▶ [SUPPLIED ENTRIES]
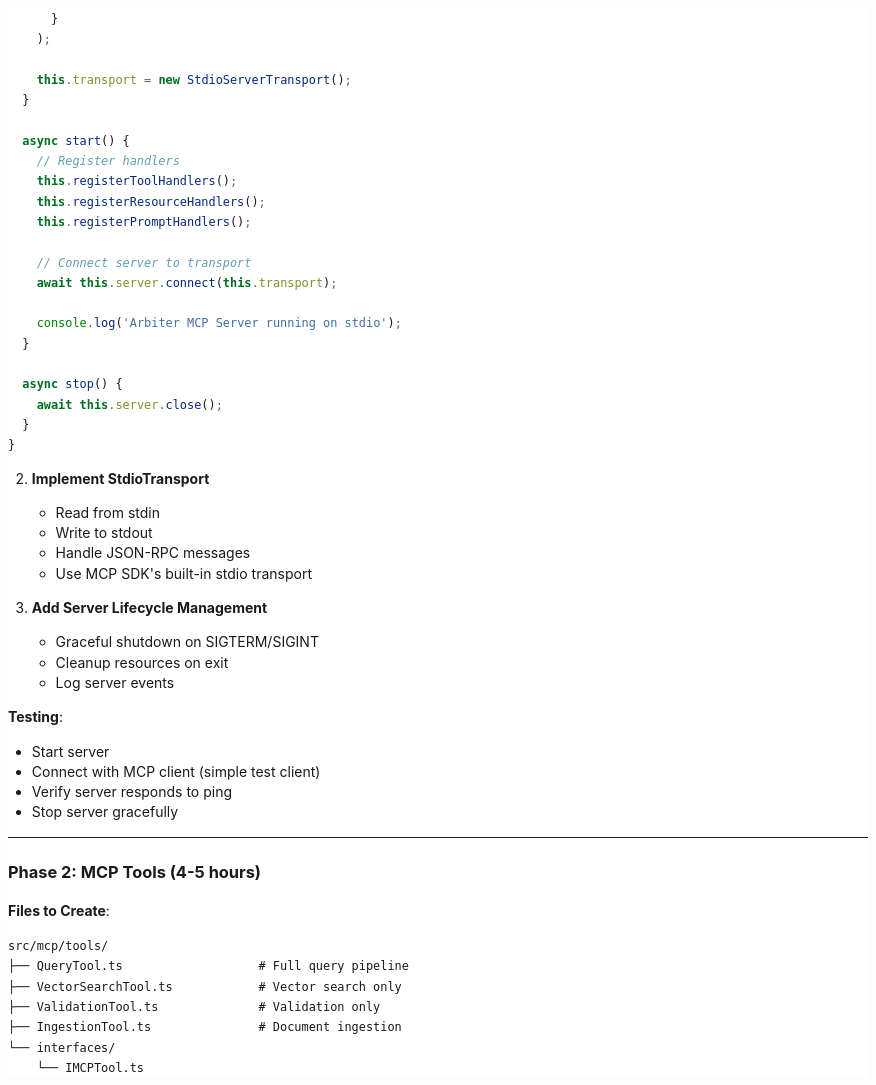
 ```typescript
      }
    );

    this.transport = new StdioServerTransport();
  }

  async start() {
    // Register handlers
    this.registerToolHandlers();
    this.registerResourceHandlers();
    this.registerPromptHandlers();

    // Connect server to transport
    await this.server.connect(this.transport);

    console.log('Arbiter MCP Server running on stdio');
  }

  async stop() {
    await this.server.close();
  }
}
```

2. **Implement StdioTransport**
   - Read from stdin
   - Write to stdout
   - Handle JSON-RPC messages
   - Use MCP SDK's built-in stdio transport

3. **Add Server Lifecycle Management**
   - Graceful shutdown on SIGTERM/SIGINT
   - Cleanup resources on exit
   - Log server events

**Testing**:
- Start server
- Connect with MCP client (simple test client)
- Verify server responds to ping
- Stop server gracefully

---

### Phase 2: MCP Tools (4-5 hours)

**Files to Create**:
```
src/mcp/tools/
├── QueryTool.ts                   # Full query pipeline
├── VectorSearchTool.ts            # Vector search only
├── ValidationTool.ts              # Validation only
├── IngestionTool.ts               # Document ingestion
└── interfaces/
    └── IMCPTool.ts
```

▶ [INSTRUCTIONS FOR THE TASK]
The expected output is every line from the material above where "this" can be found.

▶ [EXERCISE SOLUTION]
    this.transport = new StdioServerTransport();
    this.registerToolHandlers();
    this.registerResourceHandlers();
    this.registerPromptHandlers();
    await this.server.connect(this.transport);
    await this.server.close();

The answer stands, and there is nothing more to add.